**Activity**
In the material below, find the line containing "Bargaining_q3, 1: 2.1 -> 2.01" and the line containing "Impacto Inherente %, 9: 0.6 -> 0.7". Output those two lines and all lines between them exactly, without pictures.

**Records supplied**
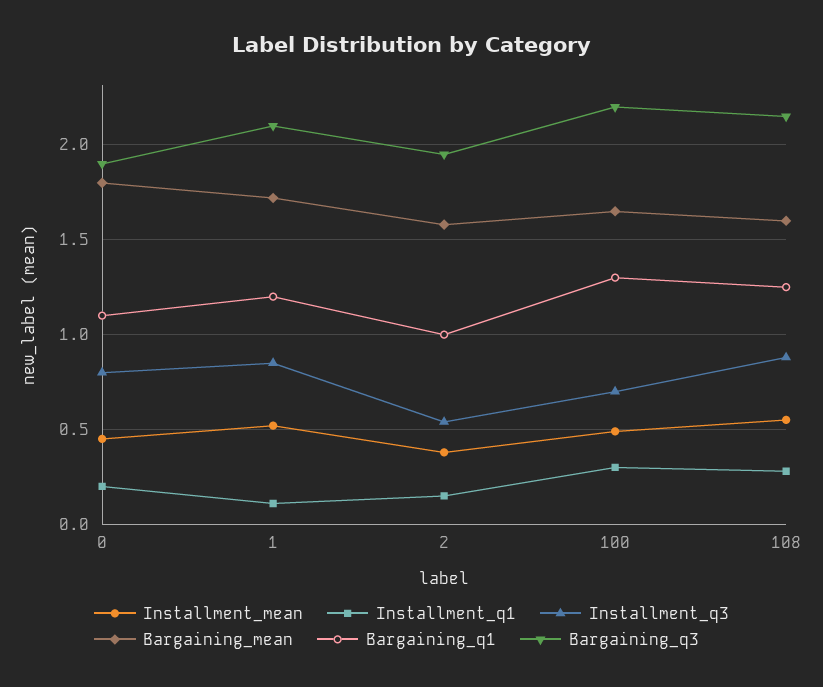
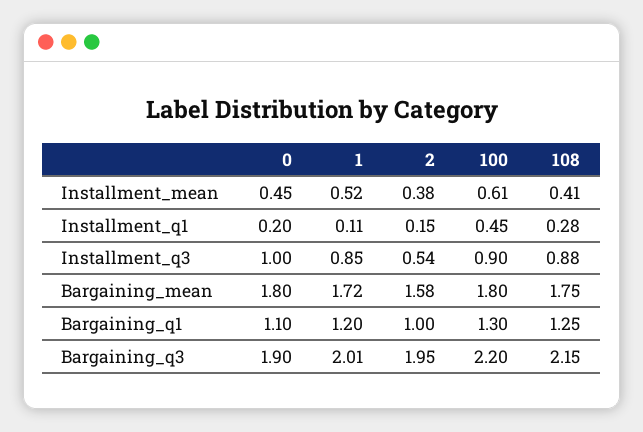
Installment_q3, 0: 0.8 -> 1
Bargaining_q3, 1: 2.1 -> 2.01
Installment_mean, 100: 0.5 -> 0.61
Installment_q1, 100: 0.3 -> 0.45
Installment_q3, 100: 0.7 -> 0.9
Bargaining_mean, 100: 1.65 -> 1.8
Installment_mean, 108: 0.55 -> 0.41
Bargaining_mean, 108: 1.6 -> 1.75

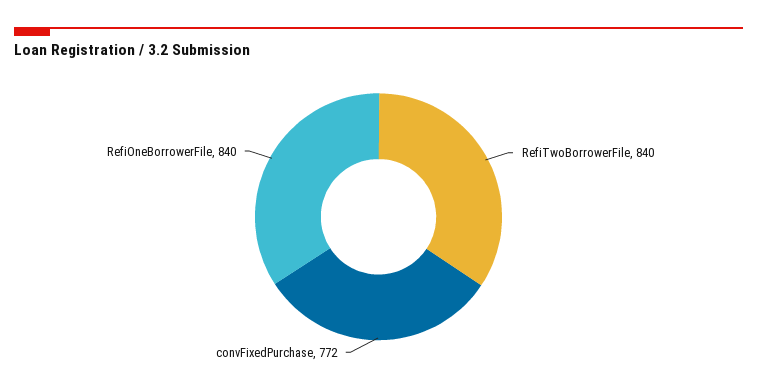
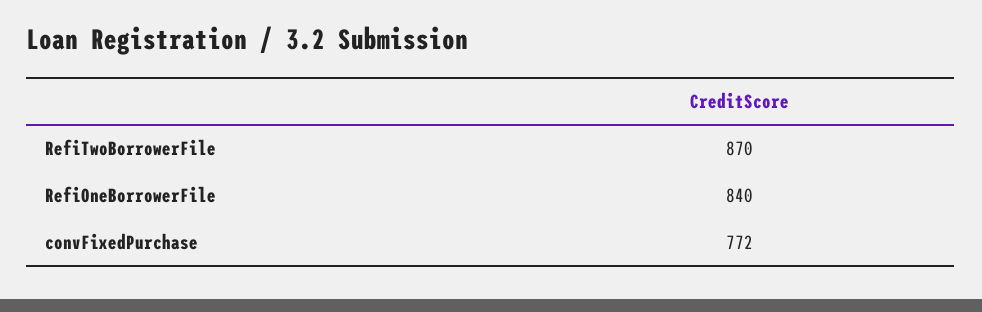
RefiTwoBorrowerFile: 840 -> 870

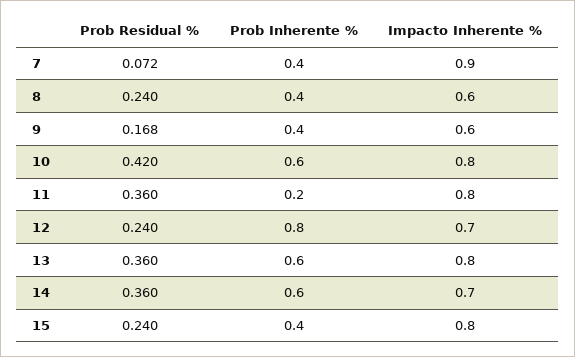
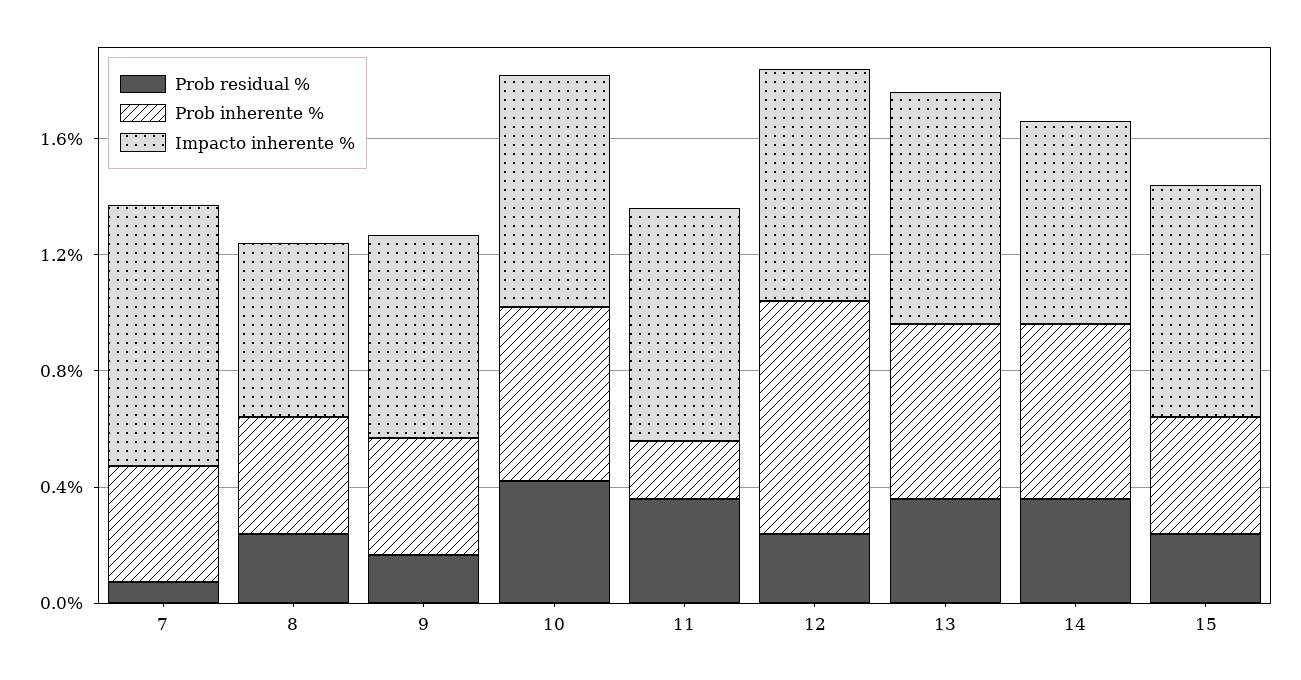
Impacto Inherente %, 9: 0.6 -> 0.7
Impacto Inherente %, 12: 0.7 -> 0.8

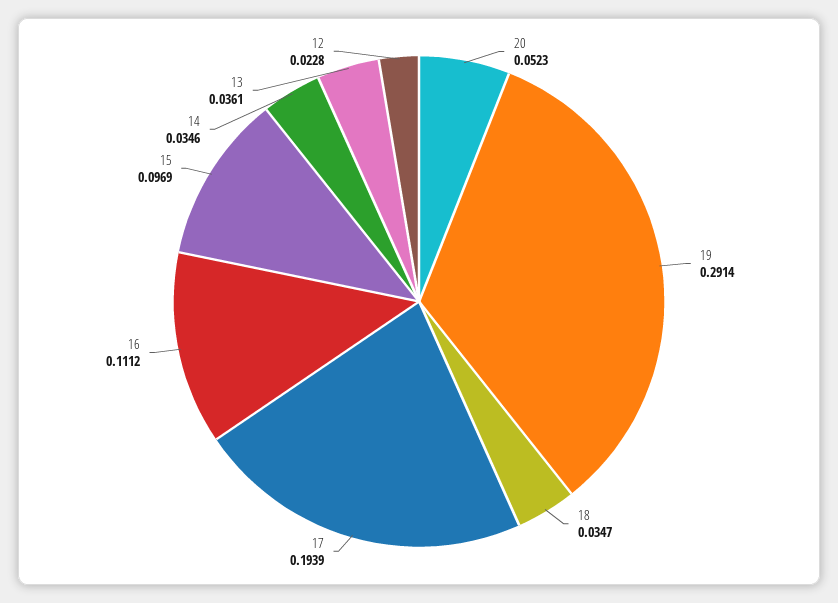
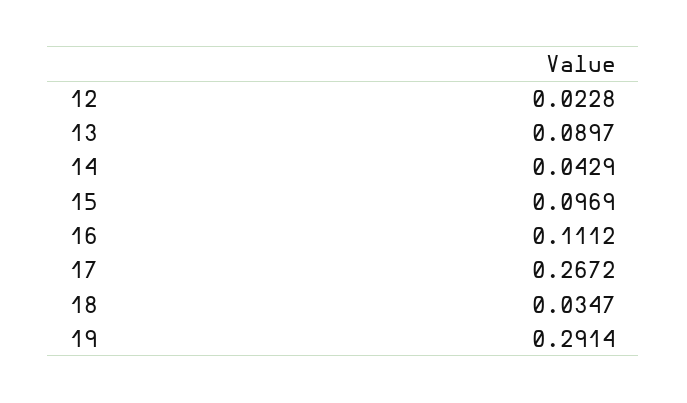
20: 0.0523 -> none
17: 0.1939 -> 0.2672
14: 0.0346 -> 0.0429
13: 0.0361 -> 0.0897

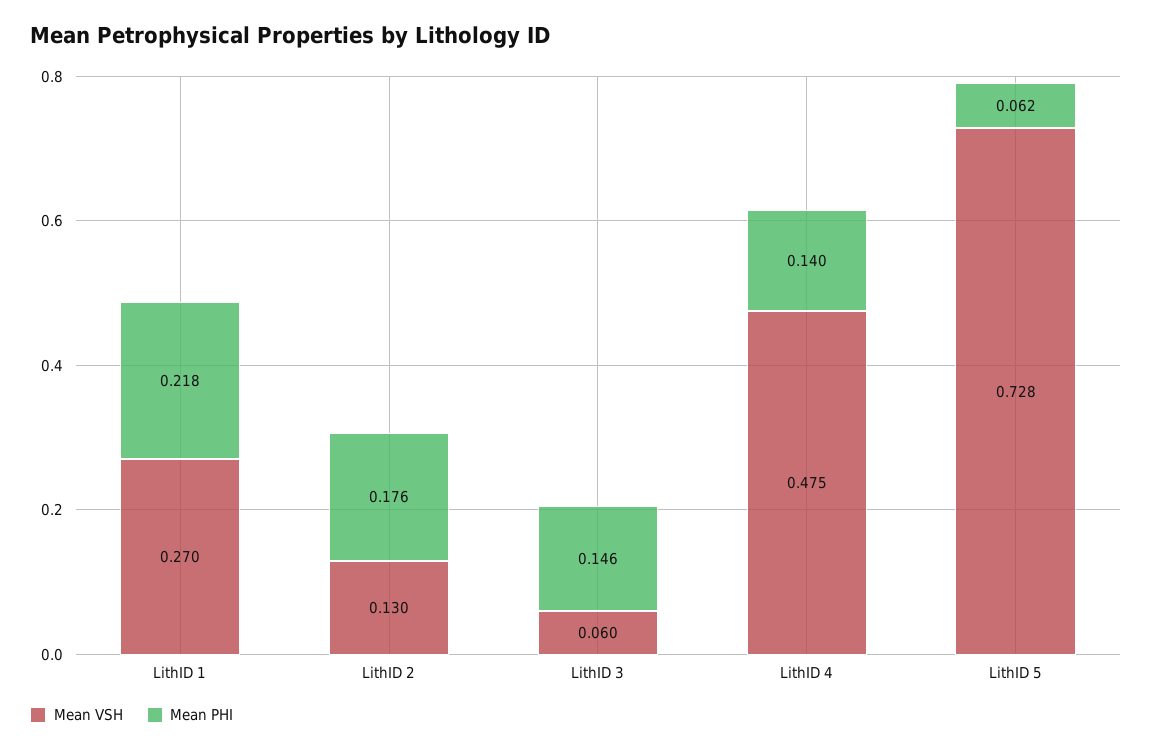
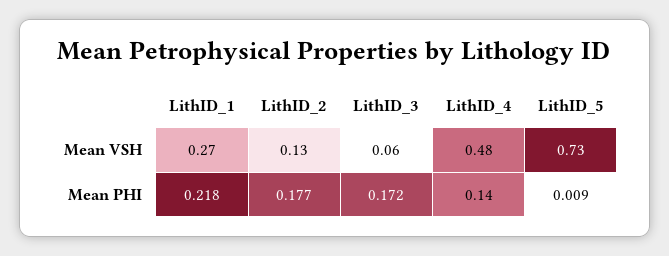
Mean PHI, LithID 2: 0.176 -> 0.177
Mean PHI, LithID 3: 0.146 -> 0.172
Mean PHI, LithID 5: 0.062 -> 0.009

**The completed task**
Bargaining_q3, 1: 2.1 -> 2.01
Installment_mean, 100: 0.5 -> 0.61
Installment_q1, 100: 0.3 -> 0.45
Installment_q3, 100: 0.7 -> 0.9
Bargaining_mean, 100: 1.65 -> 1.8
Installment_mean, 108: 0.55 -> 0.41
Bargaining_mean, 108: 1.6 -> 1.75

RefiTwoBorrowerFile: 840 -> 870

Impacto Inherente %, 9: 0.6 -> 0.7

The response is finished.